After making this list and carrying on a bit, I feel the need to state my manifesto in more positive terms.  I am a journalist and psychological anthropologist, an explorer into other realms of explaining and depicting our mental and physical challenges.   A writer who covers mental health paradigms.   A yoga practitioner and teacher involved in a process of finding greater physical and emotional freedom.  Writing and yoga are professions in tune with my mindset and temperament; they call me and engage me and connect me with the world.

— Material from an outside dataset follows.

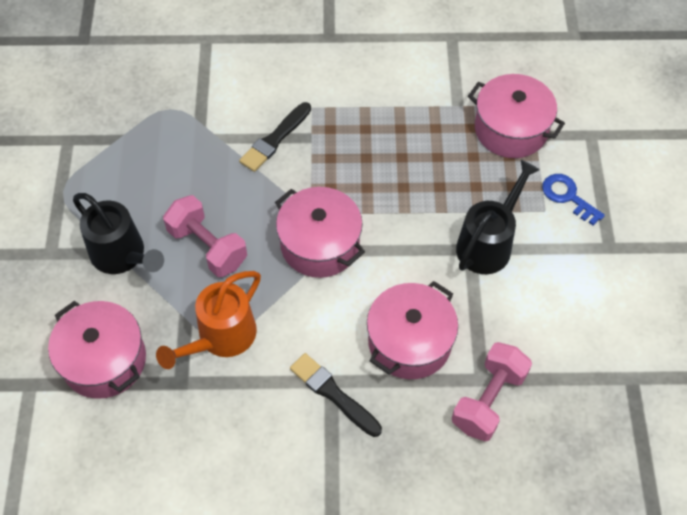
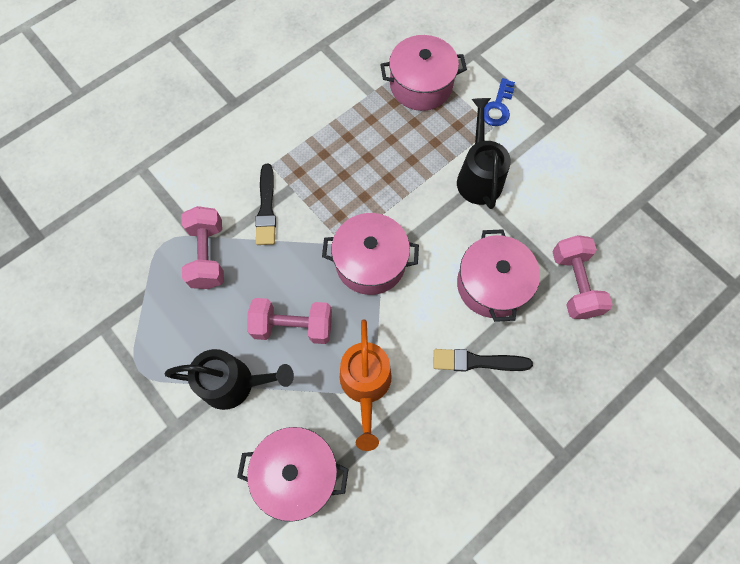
camera: 40 degrees left, 10 degrees up
(194, 143) = (208, 255): none -> pink dumbbell
(567, 196) = (497, 107): blue key -> blue key turned 75 degrees counterclockwise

I talk to healers, dialogue with doctors of Chinese or Indian medicine, with native American shamans, medical doctors looking into integration of perspectives.  Listen to people who’ve tune into their internal wisdom and recovered from challenging illnesses.  Explore with others in a yoga class what it means to be human and how to hear our own bodies’ messages about health.  Learn about food and herbs that work synergistically with our bodies to make us more whole.  I want to bring back some of what we lost.